● Directive:
Pictures excluded, return every entry exactly, please.

● Input records:

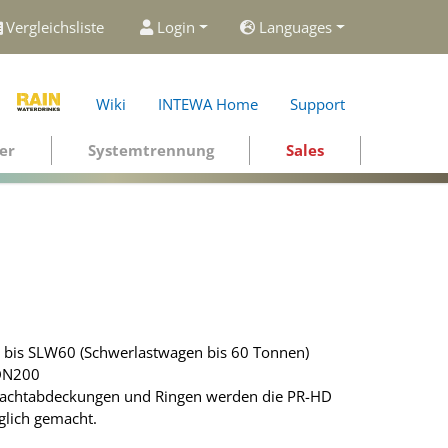
Vergleichsliste
Login
Languages
Wiki
INTEWA Home
Support
er
Systemtrennung
Sales
n bis SLW60 (Schwerlastwagen bis 60 Tonnen)
 DN200
hachtabdeckungen und Ringen werden die PR-HD
glich gemacht.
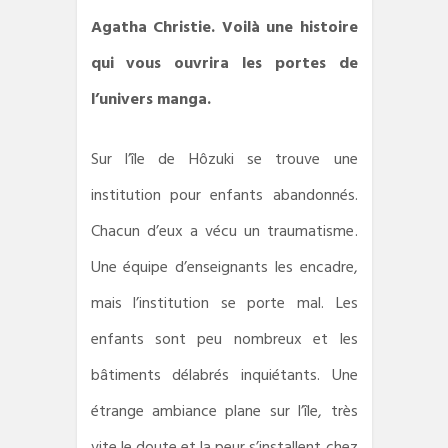
Agatha Christie. Voilà une histoire
qui vous ouvrira les portes de
l’univers manga.
Sur l’île de Hôzuki se trouve une
institution pour enfants abandonnés.
Chacun d’eux a vécu un traumatisme.
Une équipe d’enseignants les encadre,
mais l’institution se porte mal. Les
enfants sont peu nombreux et les
bâtiments délabrés inquiétants. Une
étrange ambiance plane sur l’île, très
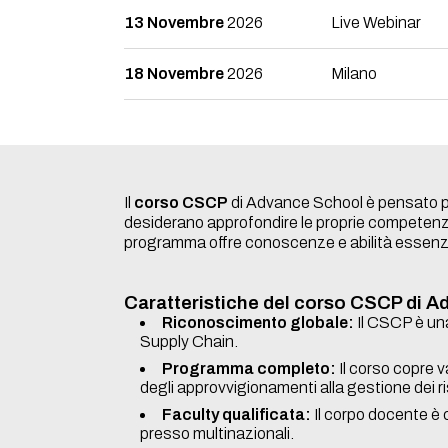
13 Novembre
2026
Live Webinar
18 Novembre
2026
Milano
Il
corso CSCP
di Advance School è pensato 
desiderano approfondire le proprie competenze
programma offre conoscenze e abilità essenzi
Caratteristiche del corso CSCP di 
Riconoscimento globale:
Il CSCP è una 
Supply Chain.
Programma completo:
Il corso copre v
degli approvvigionamenti alla gestione dei ri
Faculty qualificata:
Il corpo docente è 
presso multinazionali.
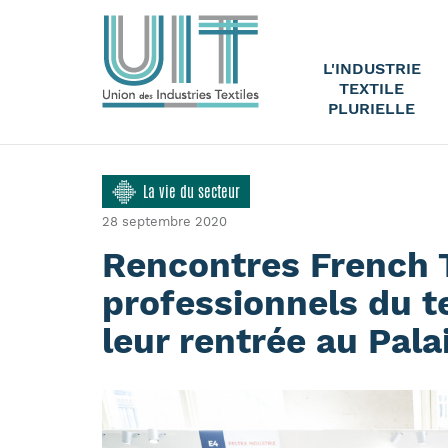
L'INDUSTRIE
TEXTILE
PLURIELLE
La vie du secteur
28 septembre 2020
Rencontres French T
professionnels du te
leur rentrée au Pal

● Task response:
Vergleichsliste
Login
Languages
Wiki
INTEWA Home
Support
er
Systemtrennung
Sales
n bis SLW60 (Schwerlastwagen bis 60 Tonnen)
 DN200
hachtabdeckungen und Ringen werden die PR-HD
glich gemacht.
Agatha Christie. Voilà une histoire
qui vous ouvrira les portes de
l’univers manga.
Sur l’île de Hôzuki se trouve une
institution pour enfants abandonnés.
Chacun d’eux a vécu un traumatisme.
Une équipe d’enseignants les encadre,
mais l’institution se porte mal. Les
enfants sont peu nombreux et les
bâtiments délabrés inquiétants. Une
étrange ambiance plane sur l’île, très
13 Novembre
2026
Live Webinar
18 Novembre
2026
Milano
Il
corso CSCP
di Advance School è pensato 
desiderano approfondire le proprie competenze
programma offre conoscenze e abilità essenzi
Caratteristiche del corso CSCP di 
Riconoscimento globale:
Il CSCP è una 
Supply Chain.
Programma completo:
Il corso copre v
degli approvvigionamenti alla gestione dei ri
Faculty qualificata:
Il corpo docente è 
presso multinazionali.
L'INDUSTRIE
TEXTILE
PLURIELLE
La vie du secteur
28 septembre 2020
Rencontres French T
professionnels du te
leur rentrée au Pal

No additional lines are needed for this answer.